View in context: https://bugs.webkit.org/attachment.cgi?id=180978&action=review

>> Source/WebCore/workers/WorkerLoaderProxy.h:62
>> +        virtual void* toWebWorkerBase() = 0;
> 
> Lets try to forward-declare the return type here.
> 
> In general, it's unfortunate to introduce the 'embedder context' into WorkerLoaderProxy. Is there a better solution?

New patch uploaded which forward declares the return type, and avoids static_casts in the implementations.

I gave this a lot of thought but can't come up with a better solution. The basic problem is that the class hierarchies of Chromium's dedicated and shared worker implementations now diverge significantly. It used to be the case in Chromium that every implementation of WorkerLoaderProxy that hung off the WorkerThread derived from WebWorkerBase. That is now no longer the case. For dedicated workers, WebCore's WorkerMessagingProxy is now used as the base class. WebSharedWorkerImpl continues to derive from WebWorkerBase. This means that it is no longer legal to cast between WebWorkerBase* and WorkerLoaderProxy*.

It would be possible to add a static method "WebWorkerBase::fromWorkerLoaderProxy", and avoid touching WorkerLoaderProxy.h, but it would be very fragile. If any new implementation of WorkerLoaderProxy were added, the implementation of WebWorkerBase::fromWorkerLoaderProxy would have to be updated -- and there is no way to force a compilation failure to give the developer a hint that that code needs to be updated. The presence of the pure virtual in WorkerLoaderProxy provides this essential information.

In sum, as poor as it is to modify WorkerLoaderProxy with a Chromium-specific forward declaration and method, I think it is the best technical solution given the constraints.
Comment 14 Dmitry Titov 2013-01-02 17:36:50 PST
Comment on attachment 181115 [details]
Patch

View in context: https://bugs.webkit.org/attachment.cgi?id=181115&action=review

r+ with a note.

> Source/WebKit/chromium/src/WebWorkerClientImpl.cpp:73
>  // Delegates implementation of Worker{Loader,Context,Object}Proxy to WorkerMessagingProxy.

This comment seems old now... thsi class does not really delegate, it is a WMP... Remove?
Comment 15 Kenneth Russell 2013-01-02 17:39:22 PST
Comment on attachment 181115 [details]
Patch

View in context: https://bugs.webkit.org/attachment.cgi?id=181115&action=review

>> Source/WebKit/chromium/src/WebWorkerClientImpl.cpp:73
>>  // Delegates implementation of Worker{Loader,Context,Object}Proxy to WorkerMessagingProxy.
> 
> This comment seems old now... thsi class does not really delegate, it is a WMP... Remove?

You're right.
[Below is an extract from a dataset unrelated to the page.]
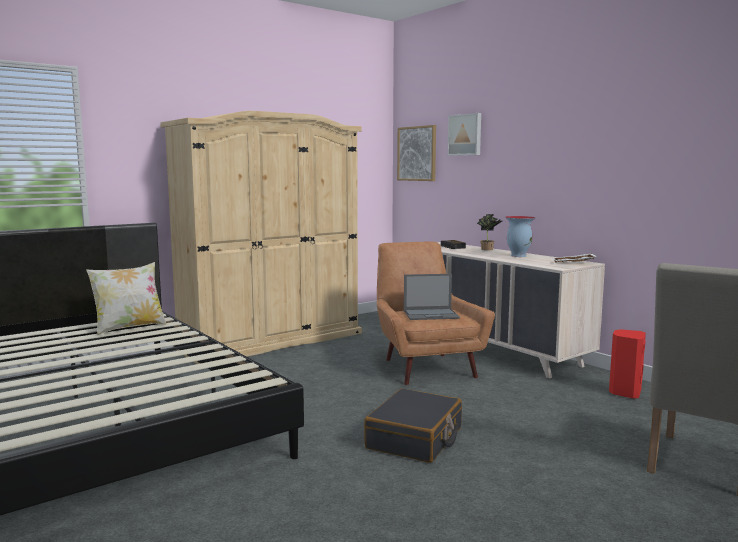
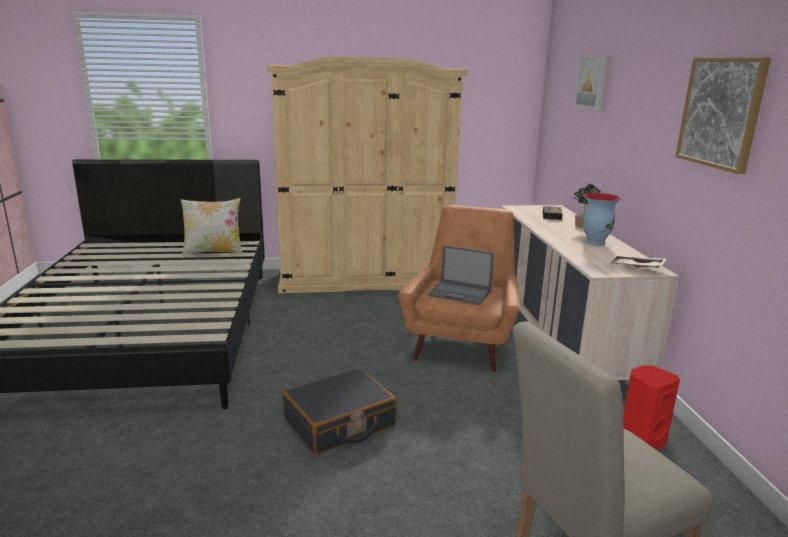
camera: 30 degrees right, 10 degrees up
(417, 153) = (557, 98): picture -> picture (721, 112)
I'll update the patch.
Comment 16 Kenneth Russell 2013-01-02 18:41:54 PST
Created attachment 181129 [details]
Patch for landing

Fixed comment and small typo in failure case of layout test
Comment 17 WebKit Review Bot 2013-01-02 19:23:49 PST
Comment on attachment 181129 [details]
Patch for landing

Clearing flags on attachment: 181129

Committed r138693: <http://trac.webkit.org/changeset/138693>
Comment 18 WebKit Review Bot 2013-01-02 19:23:54 PST
All reviewed patches have been landed.  Closing bug.